■ Data to process ■

=-=-=

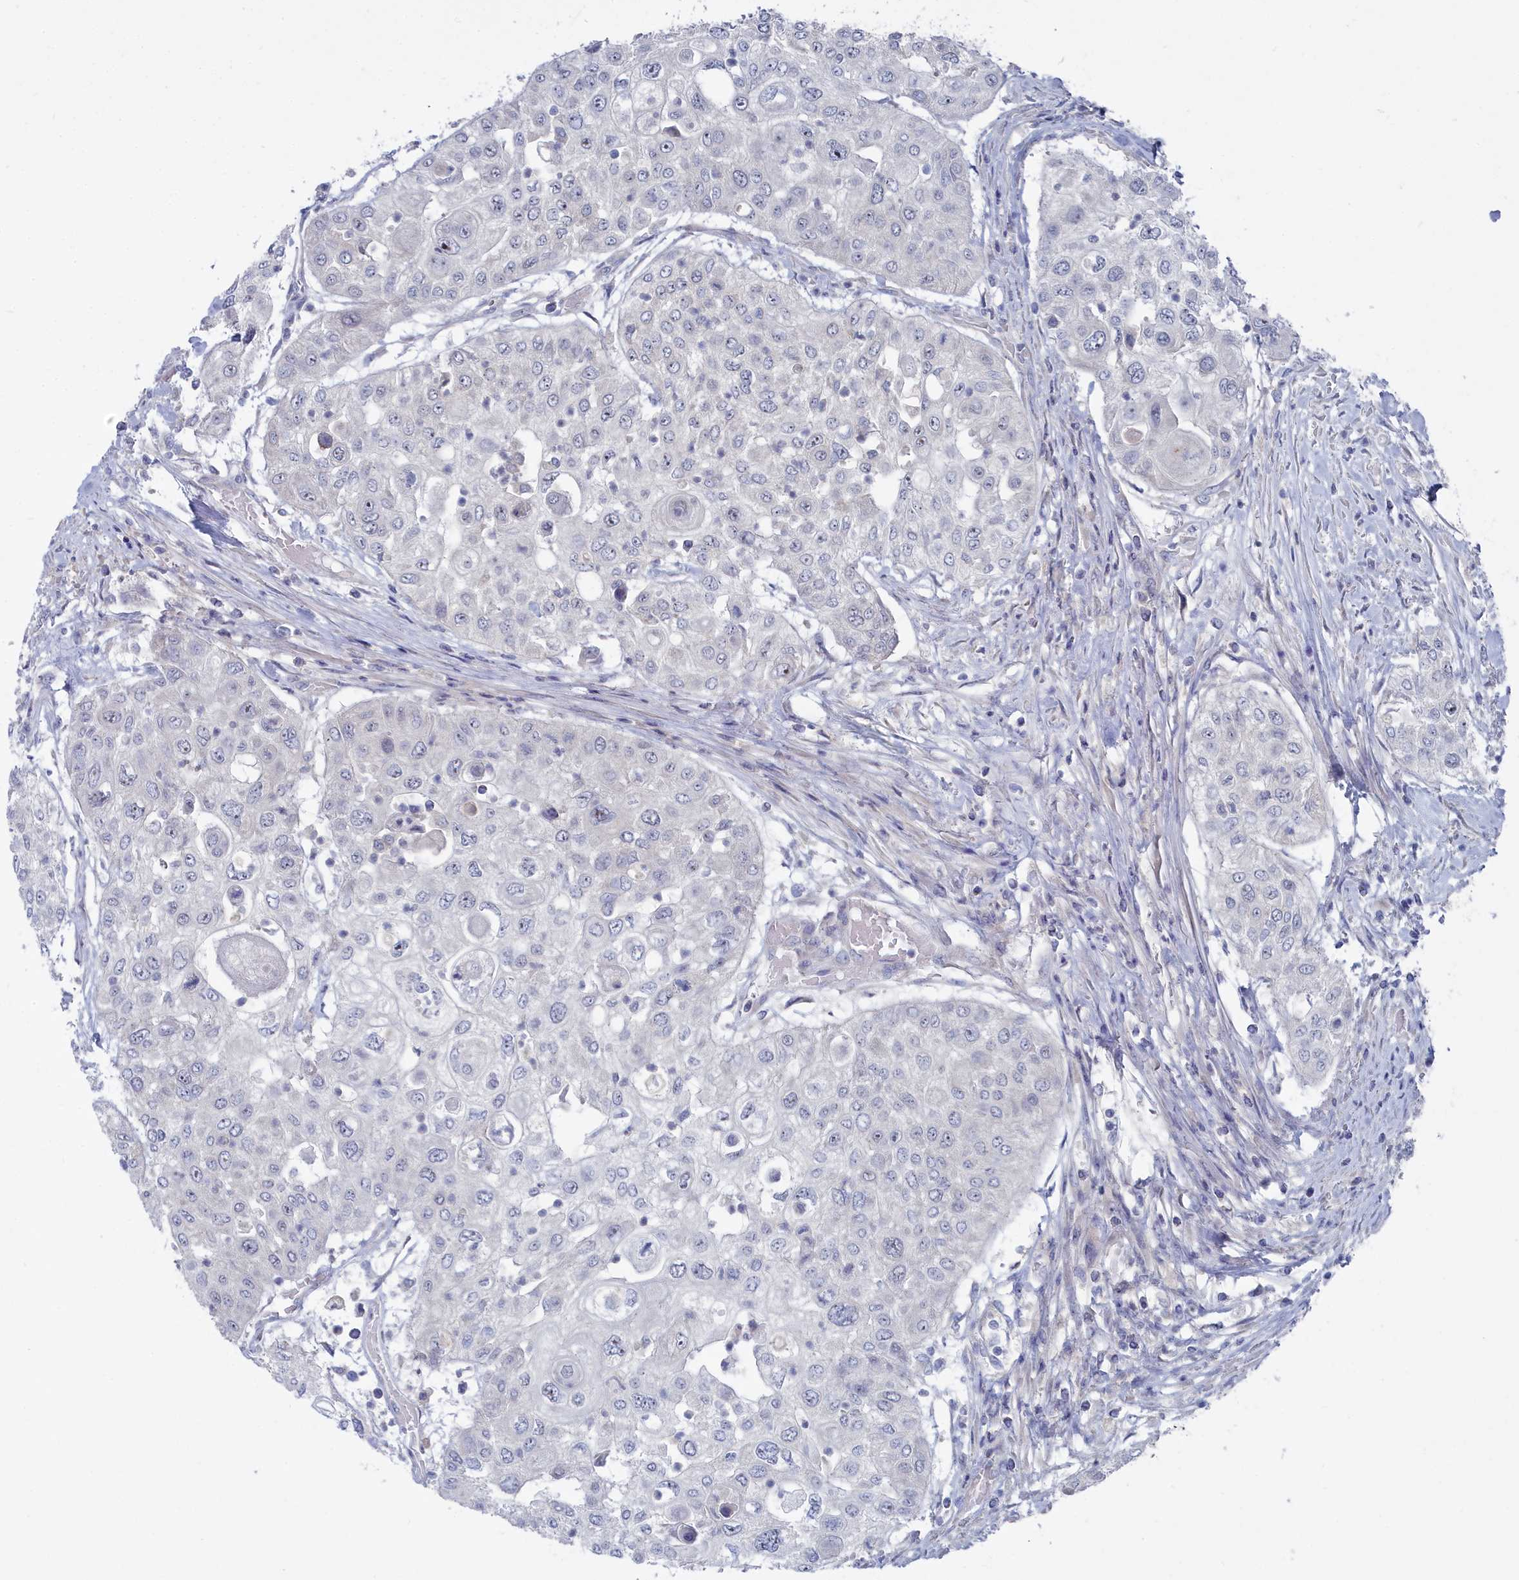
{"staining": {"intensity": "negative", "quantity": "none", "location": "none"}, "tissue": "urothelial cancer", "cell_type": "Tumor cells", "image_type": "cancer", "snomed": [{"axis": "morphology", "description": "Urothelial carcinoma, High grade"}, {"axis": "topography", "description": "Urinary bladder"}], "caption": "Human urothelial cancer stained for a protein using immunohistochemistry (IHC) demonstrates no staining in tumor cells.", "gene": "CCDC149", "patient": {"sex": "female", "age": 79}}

=-=-=

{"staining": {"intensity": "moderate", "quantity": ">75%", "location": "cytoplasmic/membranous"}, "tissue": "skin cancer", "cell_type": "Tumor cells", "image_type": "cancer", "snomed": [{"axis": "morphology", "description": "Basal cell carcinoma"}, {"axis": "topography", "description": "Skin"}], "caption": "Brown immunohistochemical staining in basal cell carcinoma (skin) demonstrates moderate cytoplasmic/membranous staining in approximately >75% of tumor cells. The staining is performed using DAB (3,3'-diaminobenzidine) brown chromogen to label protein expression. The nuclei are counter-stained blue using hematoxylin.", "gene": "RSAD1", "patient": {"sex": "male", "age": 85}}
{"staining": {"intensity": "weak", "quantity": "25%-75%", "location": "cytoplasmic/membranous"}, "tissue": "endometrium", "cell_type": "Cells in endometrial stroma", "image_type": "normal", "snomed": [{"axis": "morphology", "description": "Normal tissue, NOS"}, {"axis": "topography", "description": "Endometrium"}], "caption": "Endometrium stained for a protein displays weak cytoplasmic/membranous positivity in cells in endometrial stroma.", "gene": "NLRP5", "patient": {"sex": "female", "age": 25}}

=-=-=

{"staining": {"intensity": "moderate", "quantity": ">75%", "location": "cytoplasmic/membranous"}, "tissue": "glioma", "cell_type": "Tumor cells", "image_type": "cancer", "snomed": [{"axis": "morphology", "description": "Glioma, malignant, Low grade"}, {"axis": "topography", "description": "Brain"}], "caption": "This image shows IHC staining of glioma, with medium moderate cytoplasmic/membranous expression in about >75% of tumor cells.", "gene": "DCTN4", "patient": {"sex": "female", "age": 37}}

=-=-=

■ Task description ■
When a line of the material holds the string "moderate", copy that line.

■ Reply to the exercise ■
{"staining": {"intensity": "moderate", "quantity": ">75%", "location": "cytoplasmic/membranous"}, "tissue": "skin cancer", "cell_type": "Tumor cells", "image_type": "cancer", "snomed": [{"axis": "morphology", "description": "Basal cell carcinoma"}, {"axis": "topography", "description": "Skin"}], "caption": "Brown immunohistochemical staining in basal cell carcinoma (skin) demonstrates moderate cytoplasmic/membranous staining in approximately >75% of tumor cells. The staining is performed using DAB (3,3'-diaminobenzidine) brown chromogen to label protein expression. The nuclei are counter-stained blue using hematoxylin.", "gene": "RSAD1", "patient": {"sex": "male", "age": 85}}
{"staining": {"intensity": "moderate", "quantity": ">75%", "location": "cytoplasmic/membranous"}, "tissue": "glioma", "cell_type": "Tumor cells", "image_type": "cancer", "snomed": [{"axis": "morphology", "description": "Glioma, malignant, Low grade"}, {"axis": "topography", "description": "Brain"}], "caption": "This image shows IHC staining of glioma, with medium moderate cytoplasmic/membranous expression in about >75% of tumor cells.", "gene": "DCTN4", "patient": {"sex": "female", "age": 37}}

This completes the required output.